The situation in China is quite different, since China’s authoritarian rulers provide less room for public dissent. However, Huang said, he believes there is a tendency toward public compliance in the country that exists apart from the form of the government.

“It is not right to attribute the ability to lock down an entire city or province solely to the coercive power of the government, even thought there’s a lot of that as well,” said Huang. “We need to acknowledge the coercive power, but we also need to say that there is a cultural compenent in accepting … the government policy.”

More specifically, Huang added, in China, Japan, and South Korea “people there automatically think about technology as a solution,” making them relatively receptive to some of the initiatives used to battle the spread of Covid-19.

In response to audience questions, Huang indicated he was relatively comfortable generalizing about cultural similarities among different East Asian countries — but noted that we should distinguish between cultural affinities and the political responses of different countries, which have varied considerably. South Korea, which is a democracy, did not institute Chinese-style lockdowns, for instance, but developed an extensive system of early testing and contact tracing that has limited the spread of Covid-19.

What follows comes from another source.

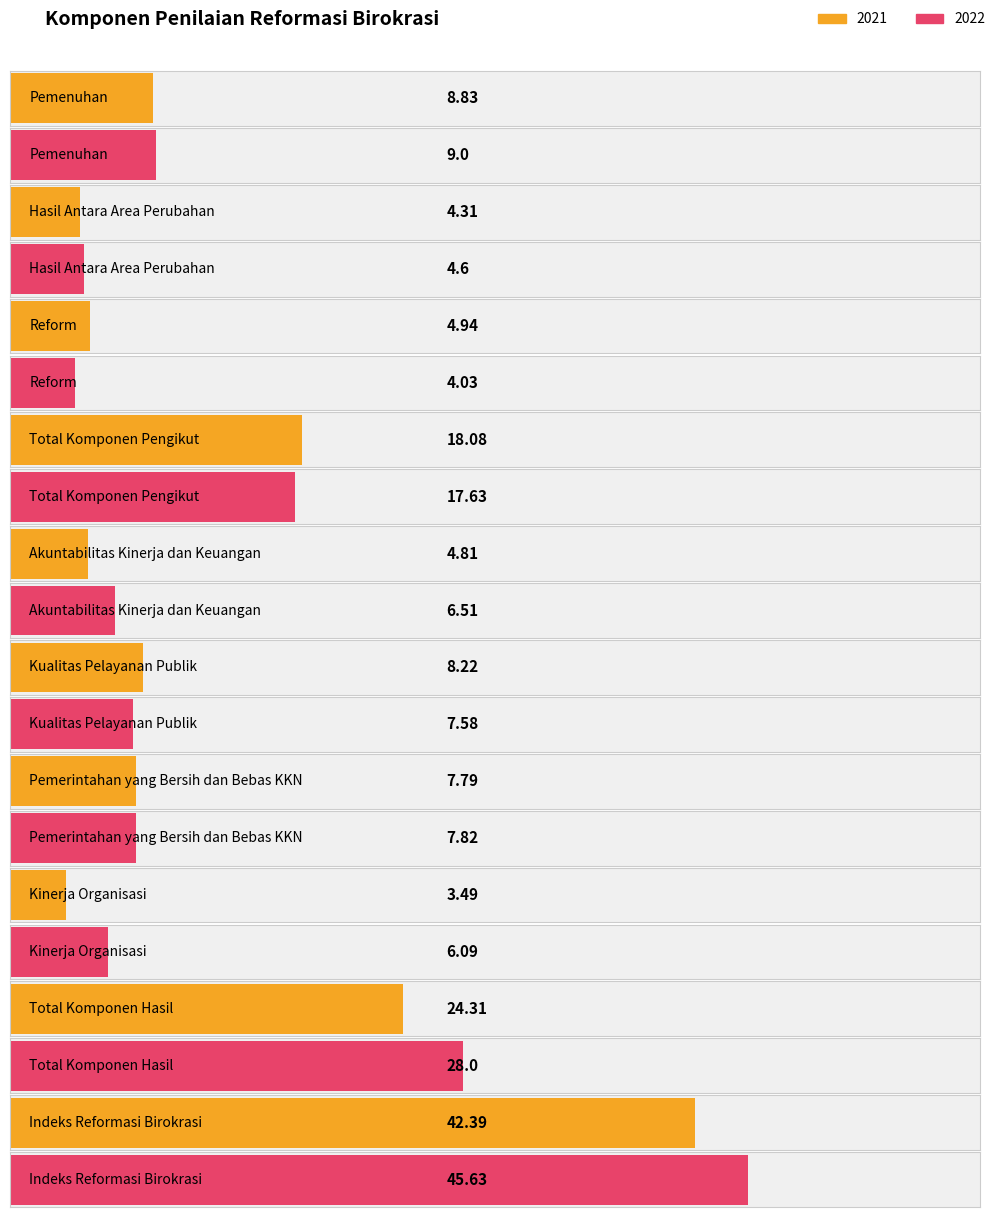

What is the value of the 2022 bar at the 9th from the left?

28.0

In China, as Huang also noted during the question-and-answer session, the government response to the new virus faltered in its early stages, in late 2019, as officials initially did not acknowledge the potential severity of the new outbreak. In each country, though, Huang suggested that cultural norms have helped compliance with government actions.

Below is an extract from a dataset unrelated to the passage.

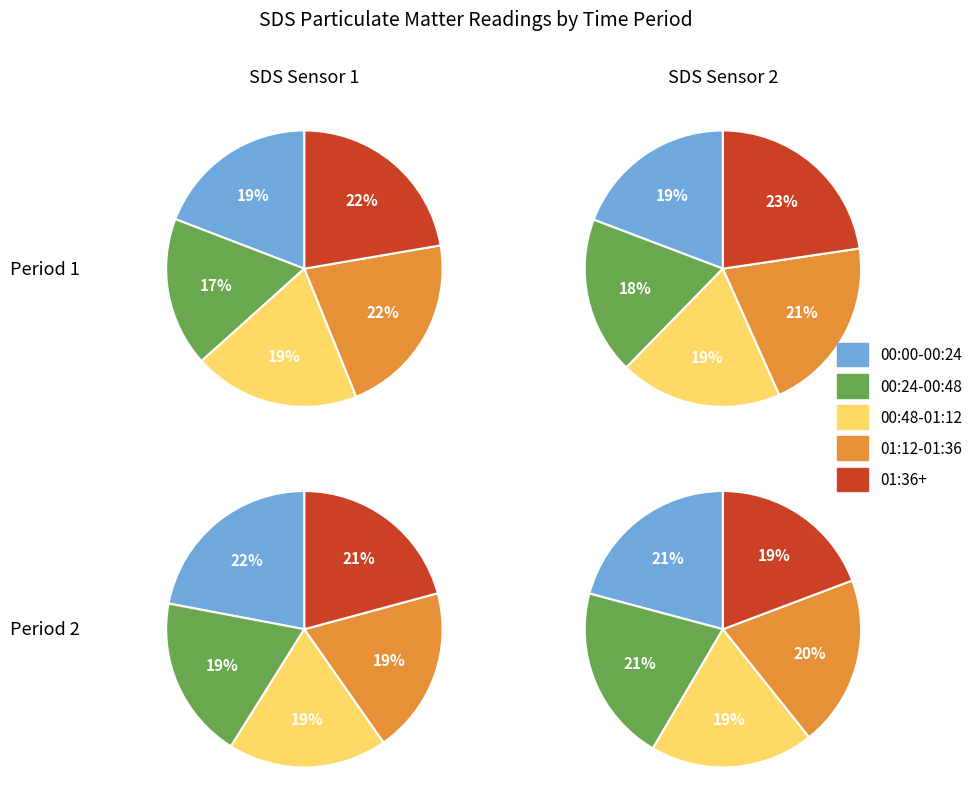

Is there a majority slice in this chart?

No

“I think in the Chinese culture, and East Asian culture, there is quite a bit of trust,” Huang said. “Sometimes it’s not earned, sometimes it’s not deserved, but it’s there to begin with.”

One final difference between East Asia and the rest of the globe regarding Covid-19, he noted, is recent history, which has also shaped public attitudes significantly.

“One difference between Asia, and Europe and the United States is that Asia experienced SARS,” Huang said. “China experienced SARS, Hong Kong Experienced SARS, Taiwan experienced SARS, and that searing experience shaped the mentality,” informing public acceptance of a forceful Covid-19 response.

This changes everything?

During a question-and-answer session, the panelists were queried about what kinds of long-lasting cultural changes might arise from the Covid-19 pandemic, and they suggested a variety of possible lasting trends.

“Basically I think it’s going to be a shock that promotes nationalism,” said Berger. “That is, a desire for more protection from the state, a desire for closing up the borders, a desire for having more production take place within national boundaries.”

In the Middle East, Krause said, “I think the impact is going to be somewhat lessened because of the smaller number of cases, but … one of the key areas that you look at is social trust between different ethnic groups.”

Across countries, he added, “One of the things that I’ll keep an eye on is that, when you have pandemics like this, certain populations can be accused of being the carriers of the disease, and face greater discrimination going forward, so that can break down some of the bonds of social trust. That will be, potentially, one of the key legacies, if that happens.”